_INFORMATION SUPPLIED_
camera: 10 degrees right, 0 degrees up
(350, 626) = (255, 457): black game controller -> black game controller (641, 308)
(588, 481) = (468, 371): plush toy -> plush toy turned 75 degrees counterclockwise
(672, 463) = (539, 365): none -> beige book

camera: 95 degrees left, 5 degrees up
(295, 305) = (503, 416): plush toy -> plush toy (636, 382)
...
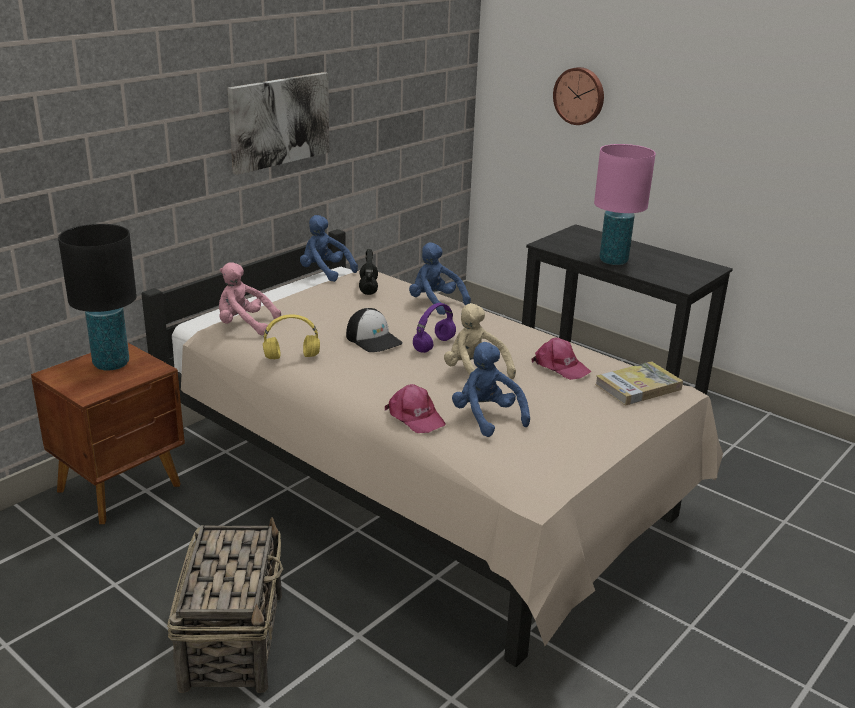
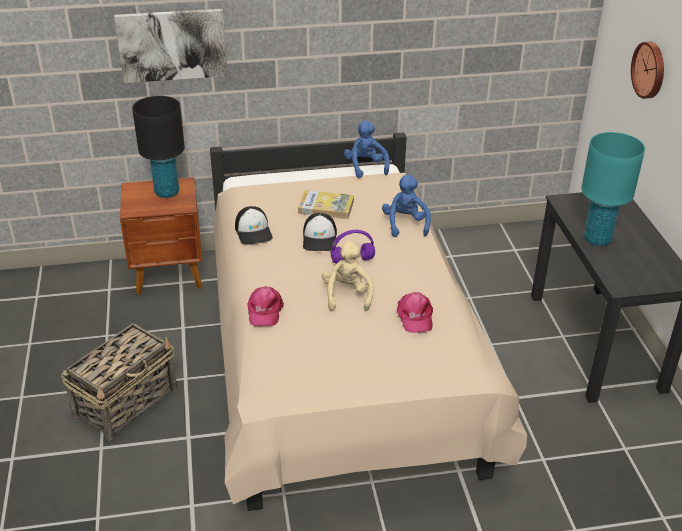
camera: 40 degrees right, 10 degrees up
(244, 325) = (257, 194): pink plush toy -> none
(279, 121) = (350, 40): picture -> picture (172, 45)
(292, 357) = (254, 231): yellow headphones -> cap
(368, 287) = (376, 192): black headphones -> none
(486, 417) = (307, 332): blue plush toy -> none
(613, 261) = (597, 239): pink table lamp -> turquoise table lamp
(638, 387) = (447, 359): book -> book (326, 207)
--
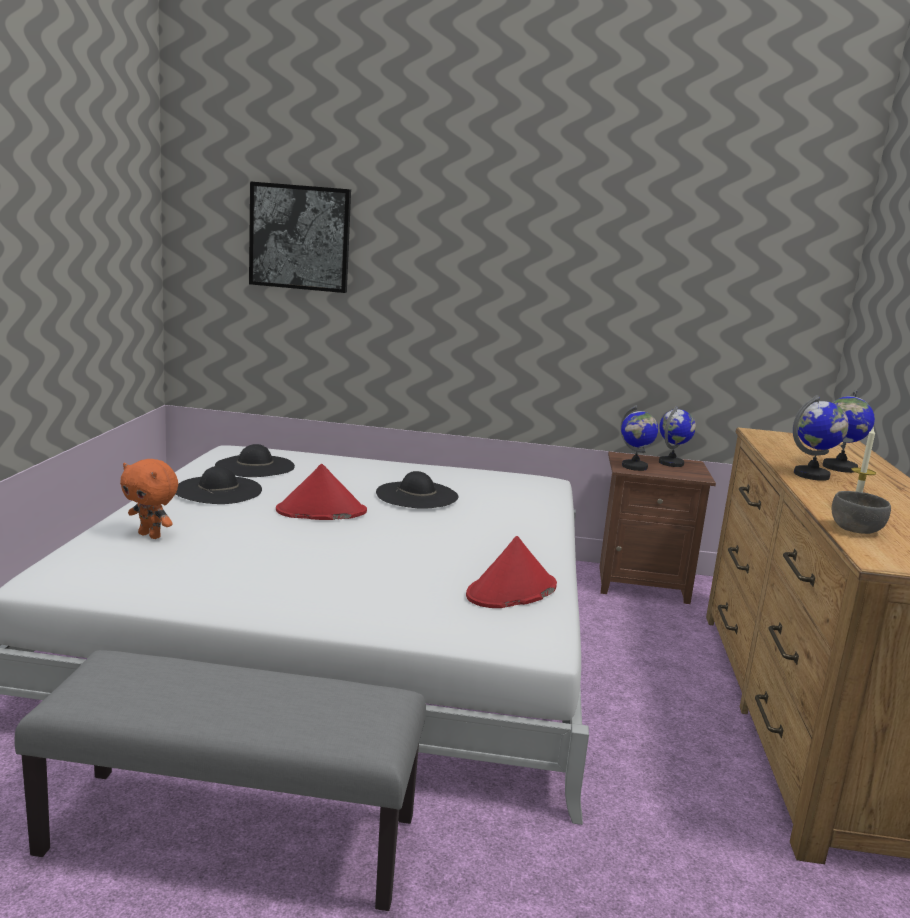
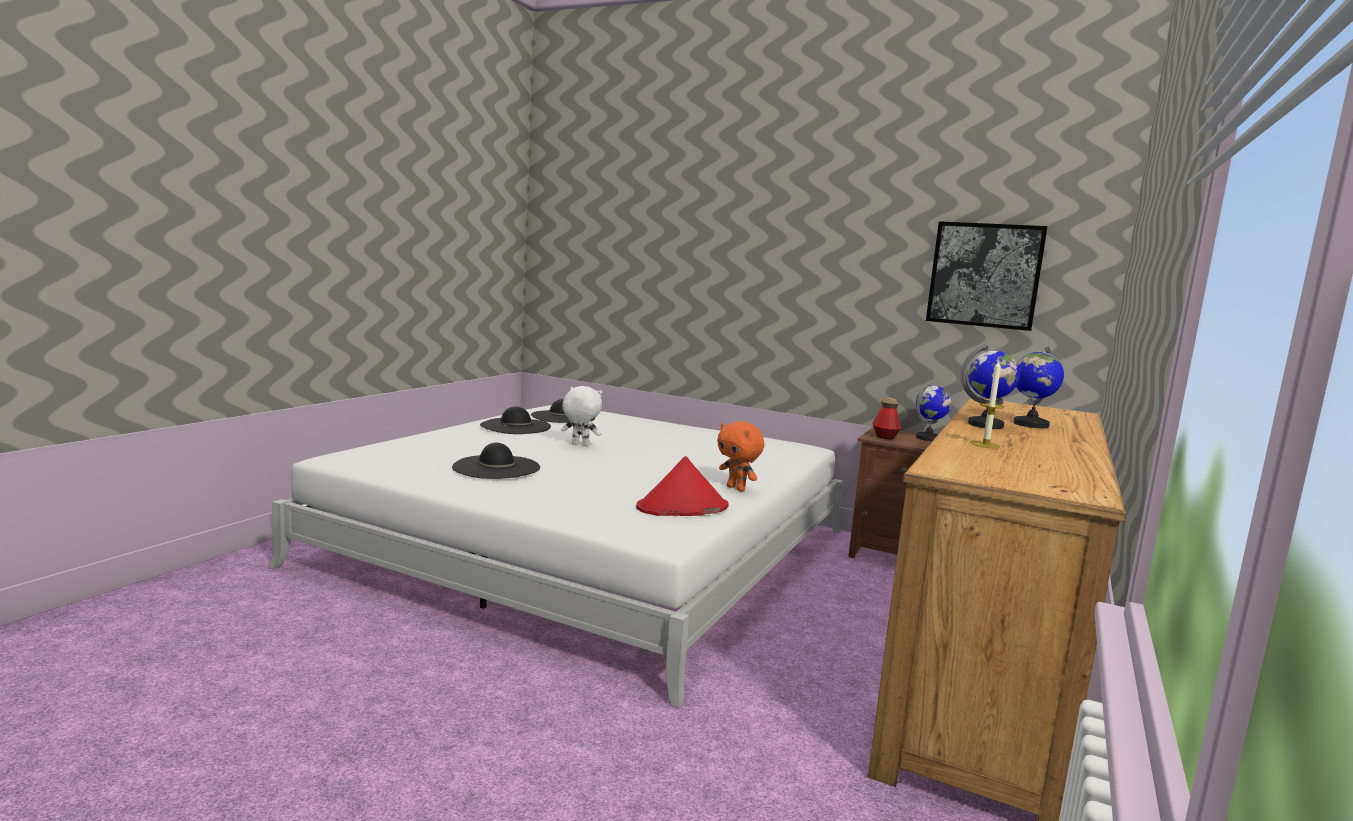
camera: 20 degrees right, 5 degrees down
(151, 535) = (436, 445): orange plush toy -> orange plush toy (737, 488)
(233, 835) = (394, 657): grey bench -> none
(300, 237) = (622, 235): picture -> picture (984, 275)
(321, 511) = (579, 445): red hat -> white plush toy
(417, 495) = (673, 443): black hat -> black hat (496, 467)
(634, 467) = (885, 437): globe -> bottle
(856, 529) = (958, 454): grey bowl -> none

_TASK REQUIREMENTS_
After locating the line with "camera: 40 degrees right, 10 degrees up" above, return that line and every later line through the one with "(638, 387) = (447, 359): book", word for word and with nothing else.

_ANSWER SPACE_
camera: 40 degrees right, 10 degrees up
(244, 325) = (257, 194): pink plush toy -> none
(279, 121) = (350, 40): picture -> picture (172, 45)
(292, 357) = (254, 231): yellow headphones -> cap
(368, 287) = (376, 192): black headphones -> none
(486, 417) = (307, 332): blue plush toy -> none
(613, 261) = (597, 239): pink table lamp -> turquoise table lamp
(638, 387) = (447, 359): book -> book (326, 207)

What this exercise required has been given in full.